_REQUIREMENT_:
Answer these from the science and technology post below, one line each:
(a) What effective diameter does the post give for a single silicon atom?
(b) In what year was the eruption whose pyroclastic flow buried the Herculaneum scrolls?
(c) What superconducting transition temperatures are reported for few-layer NbSe2 before and after it is placed in the THz cavity?

_EXTRACTED TEXT_:
------------
Friday, June 26, 2026

Some science/tech items - scrolls, nanostacks, and beyond

 Some brief science and technology items heading into the weekend:

  • IBM has reported making prototype chips for the "0.7 nm node".   As always, one should not interpret that size scale literally, since the effective diameter of a single silicon atom is around 0.2 nm.  The basic building block of their architecture here is the nanostack, which is a limiting case, somewhat 3D-integrated version of their nanosheet "gate all around" field effect transistors.  The fact that these structures can be made at this scale, reliably and en masse, is just phenomenal.  
     


  • I'd written previously about the Vesuvius Challenge, the attempt to use a combination of x-ray tomographic imaging and machine learning to read the carbonized ancient Roman scrolls found in a villa in Herculaneum, where they had been buried by the pyroclastic flow from the eruption in 79CE.  Well, they've managed to read a complete scroll - here's the preprint.  Very cool, and the hope is that among those scrolls might be books believed lost to history.
  • At the beginning of the month, Microsoft unveiled the next iteration of their approach to implementing topological qubits based on superconductor/semiconductor hybrid devices, as described here.  The relevant preprint is this one.  Some reporting on this is here.  This week, Nature published a comment on the prior work as well as the reply.  
  • There has been an explosion of research in recent years about trying to use electromagnetic cavities to tune the physical properties of condensed matter systems.  I'd discussed this here.  In the last couple of weeks, this preprint appeared, reporting that placing few-layer NbSe2 in an appropriate (THz) cavity can increase the superconducting transition temperature from 3.02 K to 3.41 K.  A 13% increase in \(T_{\mathrm{c}}\) is certainly interesting.
------------
_PROVIDED RECORDS_:
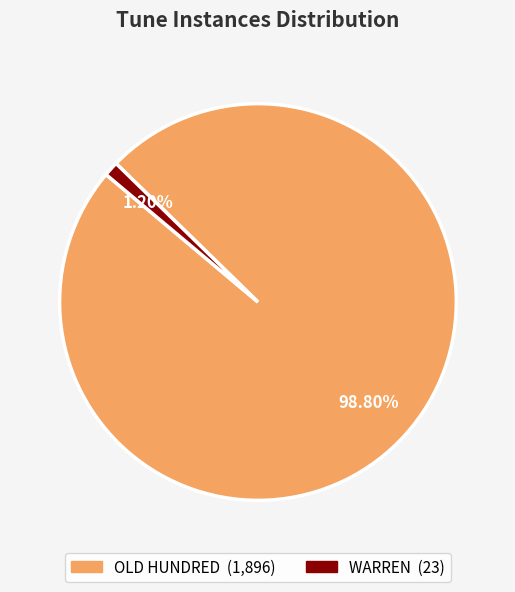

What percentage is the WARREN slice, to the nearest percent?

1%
------------
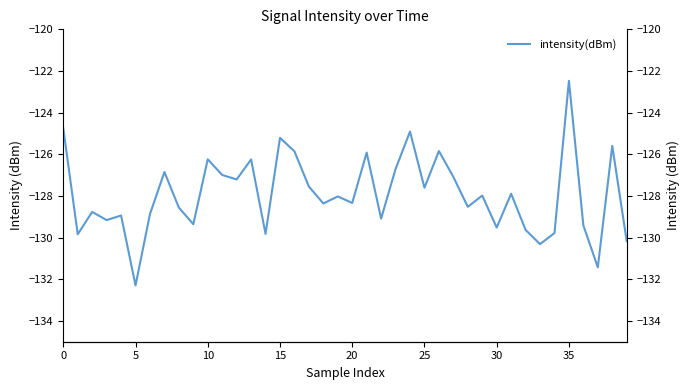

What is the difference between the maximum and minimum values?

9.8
------------
_COMPLETED EXERCISE_:
(a) Around 0.2 nm.
(b) 79CE.
(c) It rises from 3.02 K to 3.41 K.